* AIM OF THE EXERCISE
Reproduce all of the following material verbatim, character for character.

* PROVIDED RECORDS
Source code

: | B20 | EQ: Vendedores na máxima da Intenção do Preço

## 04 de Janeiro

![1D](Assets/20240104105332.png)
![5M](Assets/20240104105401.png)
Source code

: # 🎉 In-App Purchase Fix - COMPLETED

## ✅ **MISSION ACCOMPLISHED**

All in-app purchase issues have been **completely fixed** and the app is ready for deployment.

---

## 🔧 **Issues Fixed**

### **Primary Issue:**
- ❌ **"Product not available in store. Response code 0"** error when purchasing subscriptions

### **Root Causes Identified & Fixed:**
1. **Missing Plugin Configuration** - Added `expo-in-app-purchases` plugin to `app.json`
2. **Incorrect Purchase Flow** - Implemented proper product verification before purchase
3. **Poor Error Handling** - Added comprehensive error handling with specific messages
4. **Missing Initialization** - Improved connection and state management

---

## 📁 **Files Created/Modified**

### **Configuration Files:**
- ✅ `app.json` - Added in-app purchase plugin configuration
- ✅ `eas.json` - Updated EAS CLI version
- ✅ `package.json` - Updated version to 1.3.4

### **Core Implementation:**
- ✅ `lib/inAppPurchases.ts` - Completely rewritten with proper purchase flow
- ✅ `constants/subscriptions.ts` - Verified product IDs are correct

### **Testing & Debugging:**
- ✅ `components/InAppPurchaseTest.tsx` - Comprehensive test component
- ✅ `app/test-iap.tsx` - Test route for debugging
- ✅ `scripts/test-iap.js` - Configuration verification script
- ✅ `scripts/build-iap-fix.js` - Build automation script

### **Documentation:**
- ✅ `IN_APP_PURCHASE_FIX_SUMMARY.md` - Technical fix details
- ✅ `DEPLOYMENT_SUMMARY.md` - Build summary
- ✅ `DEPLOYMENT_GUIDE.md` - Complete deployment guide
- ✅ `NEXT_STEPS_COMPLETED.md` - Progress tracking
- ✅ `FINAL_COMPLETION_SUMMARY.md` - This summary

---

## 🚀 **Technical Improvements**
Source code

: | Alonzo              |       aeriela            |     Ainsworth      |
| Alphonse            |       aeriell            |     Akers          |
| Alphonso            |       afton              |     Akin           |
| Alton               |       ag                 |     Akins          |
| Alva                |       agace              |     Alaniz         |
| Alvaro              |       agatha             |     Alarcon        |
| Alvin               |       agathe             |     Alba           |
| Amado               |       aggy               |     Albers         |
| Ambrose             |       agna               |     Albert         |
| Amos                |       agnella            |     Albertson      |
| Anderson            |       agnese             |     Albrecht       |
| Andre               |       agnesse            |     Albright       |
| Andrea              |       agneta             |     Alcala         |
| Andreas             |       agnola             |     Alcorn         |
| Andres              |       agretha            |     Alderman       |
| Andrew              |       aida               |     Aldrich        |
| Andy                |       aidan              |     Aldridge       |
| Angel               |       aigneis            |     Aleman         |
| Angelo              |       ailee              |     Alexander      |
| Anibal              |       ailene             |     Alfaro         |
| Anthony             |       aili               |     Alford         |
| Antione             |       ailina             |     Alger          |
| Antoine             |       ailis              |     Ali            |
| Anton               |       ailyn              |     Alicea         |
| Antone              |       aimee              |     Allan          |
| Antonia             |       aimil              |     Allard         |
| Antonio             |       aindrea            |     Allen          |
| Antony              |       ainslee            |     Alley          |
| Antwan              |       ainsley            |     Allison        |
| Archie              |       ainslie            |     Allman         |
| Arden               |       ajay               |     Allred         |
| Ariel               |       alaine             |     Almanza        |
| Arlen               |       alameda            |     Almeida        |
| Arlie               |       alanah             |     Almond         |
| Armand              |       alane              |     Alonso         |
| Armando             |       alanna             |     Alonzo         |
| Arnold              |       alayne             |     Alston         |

* ANSWER FOR THE TASK
Source code

: | B20 | EQ: Vendedores na máxima da Intenção do Preço

## 04 de Janeiro

![1D](Assets/20240104105332.png)
![5M](Assets/20240104105401.png)
Source code

: # 🎉 In-App Purchase Fix - COMPLETED

## ✅ **MISSION ACCOMPLISHED**

All in-app purchase issues have been **completely fixed** and the app is ready for deployment.

---

## 🔧 **Issues Fixed**

### **Primary Issue:**
- ❌ **"Product not available in store. Response code 0"** error when purchasing subscriptions

### **Root Causes Identified & Fixed:**
1. **Missing Plugin Configuration** - Added `expo-in-app-purchases` plugin to `app.json`
2. **Incorrect Purchase Flow** - Implemented proper product verification before purchase
3. **Poor Error Handling** - Added comprehensive error handling with specific messages
4. **Missing Initialization** - Improved connection and state management

---

## 📁 **Files Created/Modified**

### **Configuration Files:**
- ✅ `app.json` - Added in-app purchase plugin configuration
- ✅ `eas.json` - Updated EAS CLI version
- ✅ `package.json` - Updated version to 1.3.4

### **Core Implementation:**
- ✅ `lib/inAppPurchases.ts` - Completely rewritten with proper purchase flow
- ✅ `constants/subscriptions.ts` - Verified product IDs are correct

### **Testing & Debugging:**
- ✅ `components/InAppPurchaseTest.tsx` - Comprehensive test component
- ✅ `app/test-iap.tsx` - Test route for debugging
- ✅ `scripts/test-iap.js` - Configuration verification script
- ✅ `scripts/build-iap-fix.js` - Build automation script

### **Documentation:**
- ✅ `IN_APP_PURCHASE_FIX_SUMMARY.md` - Technical fix details
- ✅ `DEPLOYMENT_SUMMARY.md` - Build summary
- ✅ `DEPLOYMENT_GUIDE.md` - Complete deployment guide
- ✅ `NEXT_STEPS_COMPLETED.md` - Progress tracking
- ✅ `FINAL_COMPLETION_SUMMARY.md` - This summary

---

## 🚀 **Technical Improvements**
Source code

: | Alonzo              |       aeriela            |     Ainsworth      |
| Alphonse            |       aeriell            |     Akers          |
| Alphonso            |       afton              |     Akin           |
| Alton               |       ag                 |     Akins          |
| Alva                |       agace              |     Alaniz         |
| Alvaro              |       agatha             |     Alarcon        |
| Alvin               |       agathe             |     Alba           |
| Amado               |       aggy               |     Albers         |
| Ambrose             |       agna               |     Albert         |
| Amos                |       agnella            |     Albertson      |
| Anderson            |       agnese             |     Albrecht       |
| Andre               |       agnesse            |     Albright       |
| Andrea              |       agneta             |     Alcala         |
| Andreas             |       agnola             |     Alcorn         |
| Andres              |       agretha            |     Alderman       |
| Andrew              |       aida               |     Aldrich        |
| Andy                |       aidan              |     Aldridge       |
| Angel               |       aigneis            |     Aleman         |
| Angelo              |       ailee              |     Alexander      |
| Anibal              |       ailene             |     Alfaro         |
| Anthony             |       aili               |     Alford         |
| Antione             |       ailina             |     Alger          |
| Antoine             |       ailis              |     Ali            |
| Anton               |       ailyn              |     Alicea         |
| Antone              |       aimee              |     Allan          |
| Antonia             |       aimil              |     Allard         |
| Antonio             |       aindrea            |     Allen          |
| Antony              |       ainslee            |     Alley          |
| Antwan              |       ainsley            |     Allison        |
| Archie              |       ainslie            |     Allman         |
| Arden               |       ajay               |     Allred         |
| Ariel               |       alaine             |     Almanza        |
| Arlen               |       alameda            |     Almeida        |
| Arlie               |       alanah             |     Almond         |
| Armand              |       alane              |     Alonso         |
| Armando             |       alanna             |     Alonzo         |
| Arnold              |       alayne             |     Alston         |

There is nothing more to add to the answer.